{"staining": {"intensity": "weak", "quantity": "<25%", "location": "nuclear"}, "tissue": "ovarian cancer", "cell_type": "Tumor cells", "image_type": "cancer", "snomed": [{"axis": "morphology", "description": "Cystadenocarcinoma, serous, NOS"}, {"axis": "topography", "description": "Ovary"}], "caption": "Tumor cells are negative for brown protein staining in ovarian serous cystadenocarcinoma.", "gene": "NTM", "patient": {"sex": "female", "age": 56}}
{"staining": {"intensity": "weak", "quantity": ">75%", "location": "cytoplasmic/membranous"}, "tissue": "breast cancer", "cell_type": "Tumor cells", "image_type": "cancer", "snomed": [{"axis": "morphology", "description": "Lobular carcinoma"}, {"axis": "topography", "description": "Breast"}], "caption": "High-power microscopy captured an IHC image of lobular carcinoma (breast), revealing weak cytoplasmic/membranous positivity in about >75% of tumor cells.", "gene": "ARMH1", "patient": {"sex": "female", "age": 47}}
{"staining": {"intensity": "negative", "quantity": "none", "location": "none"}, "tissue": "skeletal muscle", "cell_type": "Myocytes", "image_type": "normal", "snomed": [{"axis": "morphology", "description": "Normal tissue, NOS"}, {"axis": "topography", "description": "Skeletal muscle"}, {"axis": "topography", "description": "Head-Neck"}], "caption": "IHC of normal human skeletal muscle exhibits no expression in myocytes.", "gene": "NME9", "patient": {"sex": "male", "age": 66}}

* Your instructions
Copy the listing exactly as it stands.

* The completed task
{"staining": {"intensity": "weak", "quantity": "<25%", "location": "nuclear"}, "tissue": "ovarian cancer", "cell_type": "Tumor cells", "image_type": "cancer", "snomed": [{"axis": "morphology", "description": "Cystadenocarcinoma, serous, NOS"}, {"axis": "topography", "description": "Ovary"}], "caption": "Tumor cells are negative for brown protein staining in ovarian serous cystadenocarcinoma.", "gene": "NTM", "patient": {"sex": "female", "age": 56}}
{"staining": {"intensity": "weak", "quantity": ">75%", "location": "cytoplasmic/membranous"}, "tissue": "breast cancer", "cell_type": "Tumor cells", "image_type": "cancer", "snomed": [{"axis": "morphology", "description": "Lobular carcinoma"}, {"axis": "topography", "description": "Breast"}], "caption": "High-power microscopy captured an IHC image of lobular carcinoma (breast), revealing weak cytoplasmic/membranous positivity in about >75% of tumor cells.", "gene": "ARMH1", "patient": {"sex": "female", "age": 47}}
{"staining": {"intensity": "negative", "quantity": "none", "location": "none"}, "tissue": "skeletal muscle", "cell_type": "Myocytes", "image_type": "normal", "snomed": [{"axis": "morphology", "description": "Normal tissue, NOS"}, {"axis": "topography", "description": "Skeletal muscle"}, {"axis": "topography", "description": "Head-Neck"}], "caption": "IHC of normal human skeletal muscle exhibits no expression in myocytes.", "gene": "NME9", "patient": {"sex": "male", "age": 66}}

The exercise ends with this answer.